(Beginning of Available data)

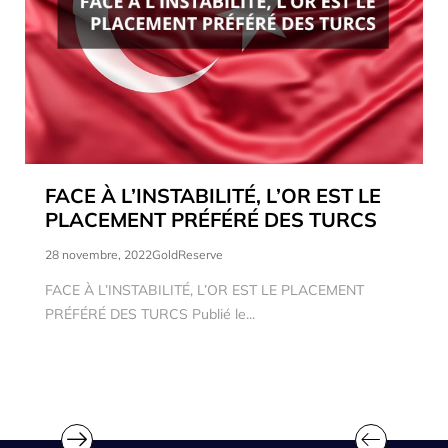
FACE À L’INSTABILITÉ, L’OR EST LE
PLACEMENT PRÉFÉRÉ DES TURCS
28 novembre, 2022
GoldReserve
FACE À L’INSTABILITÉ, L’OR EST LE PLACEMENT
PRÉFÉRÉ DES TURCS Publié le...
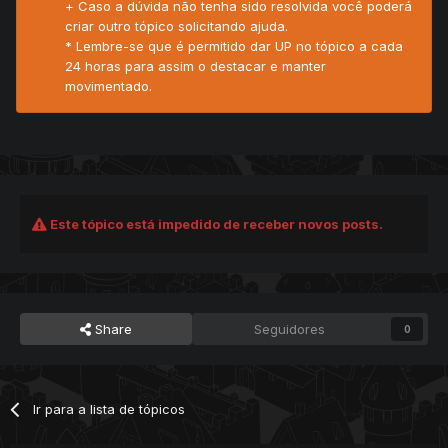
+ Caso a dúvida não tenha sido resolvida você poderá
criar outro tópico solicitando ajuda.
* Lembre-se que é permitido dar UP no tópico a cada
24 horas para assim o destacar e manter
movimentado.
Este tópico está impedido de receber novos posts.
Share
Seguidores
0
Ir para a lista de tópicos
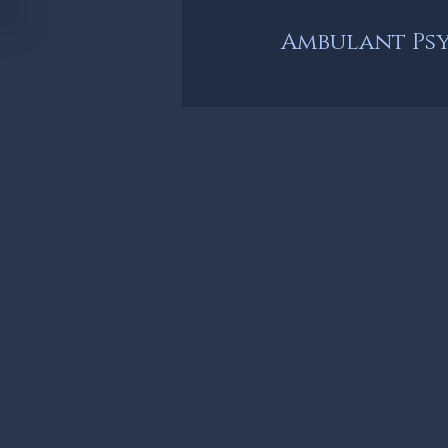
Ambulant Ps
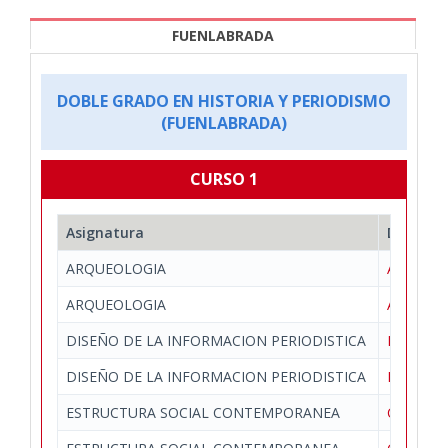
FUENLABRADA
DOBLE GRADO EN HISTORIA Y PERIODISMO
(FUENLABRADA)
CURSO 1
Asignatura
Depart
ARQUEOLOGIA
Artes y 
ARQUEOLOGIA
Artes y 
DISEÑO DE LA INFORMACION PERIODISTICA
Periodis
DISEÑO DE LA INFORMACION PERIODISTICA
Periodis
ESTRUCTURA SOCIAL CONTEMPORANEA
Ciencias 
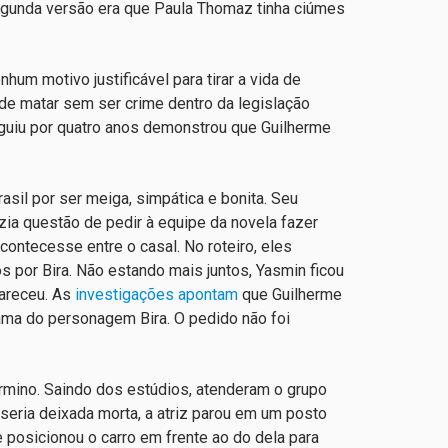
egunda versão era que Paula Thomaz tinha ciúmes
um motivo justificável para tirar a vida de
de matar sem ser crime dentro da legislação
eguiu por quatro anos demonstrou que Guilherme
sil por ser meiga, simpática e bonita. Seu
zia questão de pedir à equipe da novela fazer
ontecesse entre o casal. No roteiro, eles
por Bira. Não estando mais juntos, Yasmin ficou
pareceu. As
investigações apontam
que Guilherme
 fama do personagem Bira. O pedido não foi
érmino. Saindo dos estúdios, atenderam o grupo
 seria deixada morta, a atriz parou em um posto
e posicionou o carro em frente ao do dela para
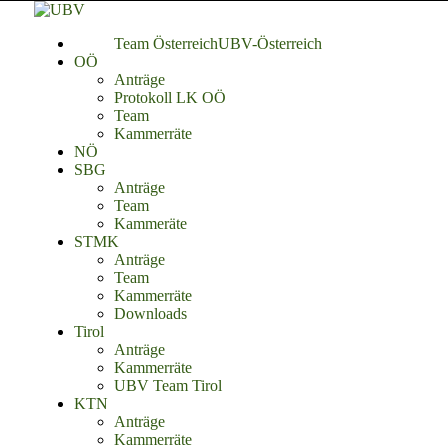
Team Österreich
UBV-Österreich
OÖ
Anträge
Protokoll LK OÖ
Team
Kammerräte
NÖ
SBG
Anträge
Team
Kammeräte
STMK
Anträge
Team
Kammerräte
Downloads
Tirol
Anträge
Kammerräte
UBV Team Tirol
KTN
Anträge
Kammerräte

(End of Available data)

→ **Problem description**
Every line of the records above where the string "FACE" is found should be copied.

→ **Expected output**
FACE À L’INSTABILITÉ, L’OR EST LE
FACE À L’INSTABILITÉ, L’OR EST LE PLACEMENT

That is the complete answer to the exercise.